Web forms! I hate them. Why? Most of the time nobody replies.

Worse, you end up getting unwanted marketing literature.

Case in point: two IT vendors offered no other channel of contact other than a web form. Why they would do such a thing is beyond me. As a member of the press, I wanted to include their companies in an article. Yes, there was a general phone number but a) I prefer email and b) voicemails are often not replied to either. So I always want to email. But with a growing list of companies, that is problematic. They may have a sales email address, but getting a sales guy to reply to anything but a sales lead is a low percentage shot. Others have an info@ email address. But those communications seem to disappear into another dimension.

That leaves the web form. Firstly, you are required to add all sorts of information. They want your name, address, phone, email, country, age, demographics, which of their products you want, size of company, shoe size, on and on. You fill out all this unnecessary data, label it at the top as a media inquiry and what happens? For the two companies in question – no reply. One not only ignored the inquiry but added me to its marketing mailing list. Now they send me spam about products I am never going to buy.

Clearly, no one is responsible for these web forms in about 50% of companies. That makes them a liability. Try filling in the web form for your own company (or one you represent) and see if anyone responds. The best that is likely to happen is to be added to the marketing list.

Both companies in question failed to capitalize on an opportunity to appear in a magazine article. Yet I guarantee you that they are desperate to receive more coverage.
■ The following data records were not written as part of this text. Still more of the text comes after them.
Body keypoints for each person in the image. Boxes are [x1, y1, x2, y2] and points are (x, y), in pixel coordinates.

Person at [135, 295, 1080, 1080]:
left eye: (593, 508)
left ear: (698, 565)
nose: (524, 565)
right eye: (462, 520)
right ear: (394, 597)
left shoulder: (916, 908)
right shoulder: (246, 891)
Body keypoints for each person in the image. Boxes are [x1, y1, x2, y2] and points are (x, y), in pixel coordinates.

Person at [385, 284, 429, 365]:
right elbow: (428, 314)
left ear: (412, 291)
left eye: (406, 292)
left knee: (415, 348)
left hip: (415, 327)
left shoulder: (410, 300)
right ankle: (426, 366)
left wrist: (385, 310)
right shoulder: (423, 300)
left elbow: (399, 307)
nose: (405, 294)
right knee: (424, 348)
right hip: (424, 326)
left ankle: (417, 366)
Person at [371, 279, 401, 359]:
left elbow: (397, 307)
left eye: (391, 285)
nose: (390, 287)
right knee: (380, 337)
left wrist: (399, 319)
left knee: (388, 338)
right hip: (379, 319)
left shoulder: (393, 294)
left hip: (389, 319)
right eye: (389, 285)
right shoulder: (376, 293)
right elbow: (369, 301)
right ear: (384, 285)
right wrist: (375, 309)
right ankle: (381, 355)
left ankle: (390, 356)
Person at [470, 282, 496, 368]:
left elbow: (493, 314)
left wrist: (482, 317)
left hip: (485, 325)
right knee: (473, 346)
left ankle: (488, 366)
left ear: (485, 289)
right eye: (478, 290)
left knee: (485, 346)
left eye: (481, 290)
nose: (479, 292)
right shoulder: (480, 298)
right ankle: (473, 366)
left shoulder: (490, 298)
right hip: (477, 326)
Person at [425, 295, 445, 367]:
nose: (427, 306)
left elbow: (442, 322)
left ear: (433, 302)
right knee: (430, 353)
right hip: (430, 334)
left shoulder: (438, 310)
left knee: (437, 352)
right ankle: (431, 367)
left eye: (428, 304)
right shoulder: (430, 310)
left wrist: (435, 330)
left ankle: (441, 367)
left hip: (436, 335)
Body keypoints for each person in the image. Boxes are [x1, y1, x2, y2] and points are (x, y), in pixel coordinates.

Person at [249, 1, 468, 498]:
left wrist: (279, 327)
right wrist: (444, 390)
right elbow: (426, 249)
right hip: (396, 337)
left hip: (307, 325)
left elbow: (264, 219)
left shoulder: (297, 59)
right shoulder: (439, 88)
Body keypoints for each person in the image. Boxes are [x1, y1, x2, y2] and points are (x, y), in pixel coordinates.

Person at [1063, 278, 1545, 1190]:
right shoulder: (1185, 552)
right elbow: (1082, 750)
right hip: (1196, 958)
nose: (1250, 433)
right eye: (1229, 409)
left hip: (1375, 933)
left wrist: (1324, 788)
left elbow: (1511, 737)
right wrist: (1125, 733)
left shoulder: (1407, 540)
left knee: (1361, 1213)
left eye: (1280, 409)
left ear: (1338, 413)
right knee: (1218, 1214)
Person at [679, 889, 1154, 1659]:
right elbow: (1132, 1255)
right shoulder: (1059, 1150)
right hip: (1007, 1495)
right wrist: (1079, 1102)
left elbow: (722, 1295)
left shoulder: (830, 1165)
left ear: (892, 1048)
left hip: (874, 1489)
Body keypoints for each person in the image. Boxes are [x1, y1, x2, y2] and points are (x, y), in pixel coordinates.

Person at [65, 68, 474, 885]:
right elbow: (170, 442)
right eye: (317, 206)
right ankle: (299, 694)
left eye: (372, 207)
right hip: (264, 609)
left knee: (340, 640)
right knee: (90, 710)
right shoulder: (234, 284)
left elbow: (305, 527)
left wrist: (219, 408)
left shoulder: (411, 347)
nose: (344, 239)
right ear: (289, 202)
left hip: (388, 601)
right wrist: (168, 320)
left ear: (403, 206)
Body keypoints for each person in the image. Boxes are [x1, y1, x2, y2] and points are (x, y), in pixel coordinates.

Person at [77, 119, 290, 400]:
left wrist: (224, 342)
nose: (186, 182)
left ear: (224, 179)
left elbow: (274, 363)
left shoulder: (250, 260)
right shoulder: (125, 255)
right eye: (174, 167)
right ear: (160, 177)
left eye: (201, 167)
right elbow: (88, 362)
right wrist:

They may even be paying a lot to try to generate good PR. Yet simple basics like responding to web forms may be cutting their throats.

Points to address:

  1. Fill out your own web form (or ask a friend to do it) and see if anyone replies.
  2. Send an email to your info@companyname.com email address and see if anyone replies.
  3. Make someone responsible to respond in a timely fashion to both.
  4. Put an email address at the top of every press release so it is easy to contact you.